*Given problem 1*
In the text about Makani's flashback, who enters her bedroom and blindfolds her?
*Given problem 2*
Find every line in the records that contains the string "kern", with case counting, and copy each of those lines.

The story flashes back to Makani’s traumatic experience in Hawaii. Makani is fast asleep when Gabrielle Cruz and Kayla Lum enter her bedroom, blindfold her, and “kidnap” her as part of a hazing ritual for the school swim team. The hazing rituals are notoriously cruel, with each new class of seniors striving to outdo the class that came before them. One convention of the hazing ritual is that veteran swimmers tell rookie swimmers’ parents about the date of the hazing ahead of time. Parents are supposed to play along and surrender their daughters to the “kidnappers,” and they usually warn their daughters in advance. That way, the rookie swimmers know to wear their cute pajamas and do their hair before they go to sleep. But Makani’s parents haven’t warned her, so Makani isn’t expecting visitors. She smells bad, her hair is dirty, and she’s wearing old, ragged pajamas.
Readers finally see why Makani reacted strangely earlier in the book when she accidentally let it slip to Ollie that she was on the swim team back in Hawaii—“the incident” involves something that happened with her swim team, presumably during the cruel hazing ritual. Makani’s parents’ failure to let her know about the “kidnapping” in advance is further evidence of their emotional unavailability. They’re not looking out for her, and the novel attributes the horrors to come to the fact that Makani’s parents didn’t prepare her properly. Furthermore, not giving Makani a heads-up contributes to Makani’s inability to fit in with her peers (she’s in ratty pajamas, unlike everyone else).

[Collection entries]
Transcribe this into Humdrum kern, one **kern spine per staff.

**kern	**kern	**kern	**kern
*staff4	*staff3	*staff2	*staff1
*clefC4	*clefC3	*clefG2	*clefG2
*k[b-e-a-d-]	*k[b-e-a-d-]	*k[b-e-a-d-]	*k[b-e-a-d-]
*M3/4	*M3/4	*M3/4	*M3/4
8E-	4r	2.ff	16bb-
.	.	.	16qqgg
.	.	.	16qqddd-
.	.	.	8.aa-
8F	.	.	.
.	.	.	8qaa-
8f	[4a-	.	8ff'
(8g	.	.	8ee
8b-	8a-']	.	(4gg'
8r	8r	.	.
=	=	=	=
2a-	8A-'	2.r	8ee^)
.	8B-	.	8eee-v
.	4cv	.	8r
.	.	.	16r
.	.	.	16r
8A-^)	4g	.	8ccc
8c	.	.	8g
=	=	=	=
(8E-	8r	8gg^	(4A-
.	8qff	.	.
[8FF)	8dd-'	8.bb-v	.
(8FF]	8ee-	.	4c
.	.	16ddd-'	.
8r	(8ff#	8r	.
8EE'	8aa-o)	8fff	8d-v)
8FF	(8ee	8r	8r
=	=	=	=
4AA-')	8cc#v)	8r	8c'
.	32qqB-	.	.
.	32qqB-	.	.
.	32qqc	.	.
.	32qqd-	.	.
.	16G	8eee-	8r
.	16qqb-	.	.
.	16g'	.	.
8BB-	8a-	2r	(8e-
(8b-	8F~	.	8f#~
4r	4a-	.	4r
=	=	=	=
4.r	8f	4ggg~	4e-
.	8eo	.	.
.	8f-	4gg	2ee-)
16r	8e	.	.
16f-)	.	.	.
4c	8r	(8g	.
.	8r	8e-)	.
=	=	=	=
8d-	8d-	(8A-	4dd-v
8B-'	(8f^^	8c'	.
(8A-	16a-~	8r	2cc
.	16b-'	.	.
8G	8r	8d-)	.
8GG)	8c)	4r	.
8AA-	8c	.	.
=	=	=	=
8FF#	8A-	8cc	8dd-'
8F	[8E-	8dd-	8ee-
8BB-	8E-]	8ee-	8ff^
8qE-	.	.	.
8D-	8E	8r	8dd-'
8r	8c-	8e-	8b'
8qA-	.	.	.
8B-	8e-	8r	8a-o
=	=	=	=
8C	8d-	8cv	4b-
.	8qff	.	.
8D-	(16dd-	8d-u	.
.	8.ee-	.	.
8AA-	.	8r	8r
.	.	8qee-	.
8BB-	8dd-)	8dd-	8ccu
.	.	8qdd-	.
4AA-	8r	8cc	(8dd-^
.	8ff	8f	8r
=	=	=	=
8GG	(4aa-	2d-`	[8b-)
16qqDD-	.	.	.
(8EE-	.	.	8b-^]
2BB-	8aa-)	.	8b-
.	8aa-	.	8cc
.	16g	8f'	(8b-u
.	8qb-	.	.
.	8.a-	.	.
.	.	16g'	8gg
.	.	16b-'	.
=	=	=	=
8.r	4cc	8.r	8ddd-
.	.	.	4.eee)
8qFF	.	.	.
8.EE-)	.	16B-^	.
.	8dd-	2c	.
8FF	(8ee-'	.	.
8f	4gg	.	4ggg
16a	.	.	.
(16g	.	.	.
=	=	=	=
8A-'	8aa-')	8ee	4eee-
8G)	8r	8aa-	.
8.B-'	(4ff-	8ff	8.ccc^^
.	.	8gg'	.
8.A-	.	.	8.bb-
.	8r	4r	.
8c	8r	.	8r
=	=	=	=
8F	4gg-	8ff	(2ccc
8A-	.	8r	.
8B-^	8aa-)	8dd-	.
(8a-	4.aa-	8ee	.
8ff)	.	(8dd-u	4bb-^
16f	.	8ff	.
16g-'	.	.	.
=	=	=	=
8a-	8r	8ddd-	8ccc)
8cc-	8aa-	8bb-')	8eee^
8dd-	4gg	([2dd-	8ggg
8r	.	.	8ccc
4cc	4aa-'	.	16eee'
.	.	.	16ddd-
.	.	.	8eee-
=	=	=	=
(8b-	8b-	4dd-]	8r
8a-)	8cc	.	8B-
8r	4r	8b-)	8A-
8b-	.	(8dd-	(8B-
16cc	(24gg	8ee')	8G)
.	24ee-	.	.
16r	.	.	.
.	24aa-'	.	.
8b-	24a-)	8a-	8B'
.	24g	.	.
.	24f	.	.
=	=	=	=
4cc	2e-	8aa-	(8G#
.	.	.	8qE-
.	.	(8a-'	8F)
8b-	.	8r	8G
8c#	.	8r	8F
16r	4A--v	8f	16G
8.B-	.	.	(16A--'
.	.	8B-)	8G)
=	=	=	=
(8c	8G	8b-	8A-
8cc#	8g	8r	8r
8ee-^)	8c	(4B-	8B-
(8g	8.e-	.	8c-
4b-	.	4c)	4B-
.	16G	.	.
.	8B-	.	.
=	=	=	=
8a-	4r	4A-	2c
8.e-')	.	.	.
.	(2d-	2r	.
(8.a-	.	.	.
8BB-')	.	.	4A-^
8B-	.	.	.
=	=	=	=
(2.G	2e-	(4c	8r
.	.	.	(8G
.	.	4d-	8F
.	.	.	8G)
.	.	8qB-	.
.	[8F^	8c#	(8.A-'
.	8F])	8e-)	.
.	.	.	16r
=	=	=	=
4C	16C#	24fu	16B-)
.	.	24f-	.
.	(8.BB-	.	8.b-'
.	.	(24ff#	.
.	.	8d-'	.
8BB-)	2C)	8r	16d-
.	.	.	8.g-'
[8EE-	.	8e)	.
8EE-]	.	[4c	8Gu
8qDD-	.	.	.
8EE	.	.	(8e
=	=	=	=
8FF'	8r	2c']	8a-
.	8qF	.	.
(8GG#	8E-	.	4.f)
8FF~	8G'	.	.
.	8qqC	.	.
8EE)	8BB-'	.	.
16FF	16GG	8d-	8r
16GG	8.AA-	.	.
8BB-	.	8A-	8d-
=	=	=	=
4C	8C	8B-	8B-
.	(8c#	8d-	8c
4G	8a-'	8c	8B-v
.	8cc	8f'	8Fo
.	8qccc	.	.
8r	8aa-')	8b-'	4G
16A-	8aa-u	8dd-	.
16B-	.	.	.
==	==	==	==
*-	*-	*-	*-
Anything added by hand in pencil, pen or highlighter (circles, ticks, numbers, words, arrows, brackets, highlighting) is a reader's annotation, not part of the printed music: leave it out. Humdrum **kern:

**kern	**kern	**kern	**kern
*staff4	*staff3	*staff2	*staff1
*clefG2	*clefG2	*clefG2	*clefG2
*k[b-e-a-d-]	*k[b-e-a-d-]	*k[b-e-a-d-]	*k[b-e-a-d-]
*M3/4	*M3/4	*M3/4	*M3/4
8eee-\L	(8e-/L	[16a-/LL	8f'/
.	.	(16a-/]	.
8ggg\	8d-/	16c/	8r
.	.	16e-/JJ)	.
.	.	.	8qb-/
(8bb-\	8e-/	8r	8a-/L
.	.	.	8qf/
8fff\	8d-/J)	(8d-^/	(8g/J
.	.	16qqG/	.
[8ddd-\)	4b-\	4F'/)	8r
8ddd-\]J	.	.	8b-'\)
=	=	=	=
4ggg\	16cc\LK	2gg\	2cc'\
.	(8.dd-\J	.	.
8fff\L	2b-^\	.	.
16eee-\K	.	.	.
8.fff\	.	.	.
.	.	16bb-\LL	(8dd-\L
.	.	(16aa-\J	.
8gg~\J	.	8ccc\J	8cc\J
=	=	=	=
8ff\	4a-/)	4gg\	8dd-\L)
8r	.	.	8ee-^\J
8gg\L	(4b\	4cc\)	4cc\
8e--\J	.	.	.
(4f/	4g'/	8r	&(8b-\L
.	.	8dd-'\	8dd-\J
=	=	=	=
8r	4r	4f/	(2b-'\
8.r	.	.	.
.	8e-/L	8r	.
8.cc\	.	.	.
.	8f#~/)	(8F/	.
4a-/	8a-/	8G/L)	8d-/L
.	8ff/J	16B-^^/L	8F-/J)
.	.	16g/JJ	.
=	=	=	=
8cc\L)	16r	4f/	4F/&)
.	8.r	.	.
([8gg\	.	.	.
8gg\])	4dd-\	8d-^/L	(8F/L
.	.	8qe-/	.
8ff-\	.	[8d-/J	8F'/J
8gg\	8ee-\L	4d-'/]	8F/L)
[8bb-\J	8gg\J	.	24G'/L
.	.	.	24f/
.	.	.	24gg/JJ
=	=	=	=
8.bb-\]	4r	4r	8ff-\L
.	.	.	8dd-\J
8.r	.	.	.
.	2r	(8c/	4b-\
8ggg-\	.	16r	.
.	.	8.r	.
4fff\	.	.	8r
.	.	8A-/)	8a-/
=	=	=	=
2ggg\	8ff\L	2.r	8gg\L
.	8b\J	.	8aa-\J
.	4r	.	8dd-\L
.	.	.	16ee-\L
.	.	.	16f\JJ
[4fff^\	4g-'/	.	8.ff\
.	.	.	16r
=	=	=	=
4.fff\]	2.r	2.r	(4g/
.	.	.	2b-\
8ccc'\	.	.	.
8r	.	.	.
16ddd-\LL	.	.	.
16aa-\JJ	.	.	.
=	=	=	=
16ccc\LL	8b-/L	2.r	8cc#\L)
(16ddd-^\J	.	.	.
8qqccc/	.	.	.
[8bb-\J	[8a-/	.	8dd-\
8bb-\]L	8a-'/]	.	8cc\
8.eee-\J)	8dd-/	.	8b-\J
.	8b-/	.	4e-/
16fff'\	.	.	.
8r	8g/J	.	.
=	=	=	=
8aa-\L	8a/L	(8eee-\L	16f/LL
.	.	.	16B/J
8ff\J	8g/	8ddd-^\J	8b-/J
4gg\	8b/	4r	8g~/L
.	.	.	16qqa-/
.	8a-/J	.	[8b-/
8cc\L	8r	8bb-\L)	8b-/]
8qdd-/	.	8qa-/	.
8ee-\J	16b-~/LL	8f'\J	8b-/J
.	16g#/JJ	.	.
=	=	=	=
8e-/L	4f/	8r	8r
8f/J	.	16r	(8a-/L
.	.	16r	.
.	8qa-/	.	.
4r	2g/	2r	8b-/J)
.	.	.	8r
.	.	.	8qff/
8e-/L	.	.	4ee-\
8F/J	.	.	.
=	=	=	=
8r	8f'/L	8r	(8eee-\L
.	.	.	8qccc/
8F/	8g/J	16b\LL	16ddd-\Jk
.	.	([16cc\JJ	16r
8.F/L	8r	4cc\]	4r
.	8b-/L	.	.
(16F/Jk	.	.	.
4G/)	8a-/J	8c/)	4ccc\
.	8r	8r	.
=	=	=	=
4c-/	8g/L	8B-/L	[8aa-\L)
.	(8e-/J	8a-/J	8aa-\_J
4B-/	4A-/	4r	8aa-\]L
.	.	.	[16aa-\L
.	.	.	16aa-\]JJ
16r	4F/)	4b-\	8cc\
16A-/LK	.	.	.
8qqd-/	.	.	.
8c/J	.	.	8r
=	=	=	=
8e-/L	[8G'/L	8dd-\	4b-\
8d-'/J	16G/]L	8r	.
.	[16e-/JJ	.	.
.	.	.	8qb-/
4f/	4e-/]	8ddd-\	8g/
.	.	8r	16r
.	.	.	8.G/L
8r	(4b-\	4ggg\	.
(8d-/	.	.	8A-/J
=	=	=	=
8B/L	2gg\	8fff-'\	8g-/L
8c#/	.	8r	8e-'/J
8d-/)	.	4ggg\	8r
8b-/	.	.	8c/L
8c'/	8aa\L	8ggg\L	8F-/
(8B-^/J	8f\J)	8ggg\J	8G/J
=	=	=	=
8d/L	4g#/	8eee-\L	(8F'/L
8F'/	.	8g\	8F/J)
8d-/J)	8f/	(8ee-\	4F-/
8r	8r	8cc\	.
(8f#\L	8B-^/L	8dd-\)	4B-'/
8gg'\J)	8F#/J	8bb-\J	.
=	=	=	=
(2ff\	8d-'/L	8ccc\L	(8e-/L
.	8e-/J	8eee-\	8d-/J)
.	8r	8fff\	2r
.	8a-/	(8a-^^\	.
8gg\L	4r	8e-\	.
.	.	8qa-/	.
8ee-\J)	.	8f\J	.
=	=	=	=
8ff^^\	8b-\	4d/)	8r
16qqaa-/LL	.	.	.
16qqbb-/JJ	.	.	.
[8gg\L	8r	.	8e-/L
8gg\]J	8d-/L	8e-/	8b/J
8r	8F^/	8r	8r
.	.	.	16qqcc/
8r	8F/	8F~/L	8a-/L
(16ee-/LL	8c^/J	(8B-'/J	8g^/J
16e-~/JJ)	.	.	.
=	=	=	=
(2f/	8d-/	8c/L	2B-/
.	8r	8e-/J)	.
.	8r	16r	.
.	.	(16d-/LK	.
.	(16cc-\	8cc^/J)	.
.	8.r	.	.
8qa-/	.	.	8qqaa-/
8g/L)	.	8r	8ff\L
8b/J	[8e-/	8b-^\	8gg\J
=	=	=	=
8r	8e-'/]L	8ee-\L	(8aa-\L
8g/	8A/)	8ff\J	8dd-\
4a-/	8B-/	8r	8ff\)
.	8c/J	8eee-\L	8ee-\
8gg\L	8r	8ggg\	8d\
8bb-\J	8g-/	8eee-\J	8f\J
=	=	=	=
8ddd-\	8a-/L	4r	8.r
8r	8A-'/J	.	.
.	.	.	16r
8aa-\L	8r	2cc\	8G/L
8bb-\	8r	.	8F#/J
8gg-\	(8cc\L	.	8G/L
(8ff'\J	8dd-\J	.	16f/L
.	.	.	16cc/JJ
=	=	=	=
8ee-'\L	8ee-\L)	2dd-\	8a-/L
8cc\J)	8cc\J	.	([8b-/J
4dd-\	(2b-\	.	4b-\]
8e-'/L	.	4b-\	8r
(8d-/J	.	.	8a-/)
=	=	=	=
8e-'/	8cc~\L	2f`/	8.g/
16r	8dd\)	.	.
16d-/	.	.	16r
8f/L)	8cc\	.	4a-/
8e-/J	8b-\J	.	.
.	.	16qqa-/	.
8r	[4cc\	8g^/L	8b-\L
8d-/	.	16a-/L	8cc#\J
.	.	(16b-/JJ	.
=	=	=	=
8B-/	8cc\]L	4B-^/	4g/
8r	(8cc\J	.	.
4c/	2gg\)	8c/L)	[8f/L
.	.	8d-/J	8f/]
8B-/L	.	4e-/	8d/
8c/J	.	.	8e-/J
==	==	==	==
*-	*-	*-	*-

*Complete response 1*
Gabrielle Cruz and Kayla Lum.

*Complete response 2*
Transcribe this into Humdrum kern, one **kern spine per staff.
**kern	**kern	**kern	**kern
Anything added by hand in pencil, pen or highlighter (circles, ticks, numbers, words, arrows, brackets, highlighting) is a reader's annotation, not part of the printed music: leave it out. Humdrum **kern:
**kern	**kern	**kern	**kern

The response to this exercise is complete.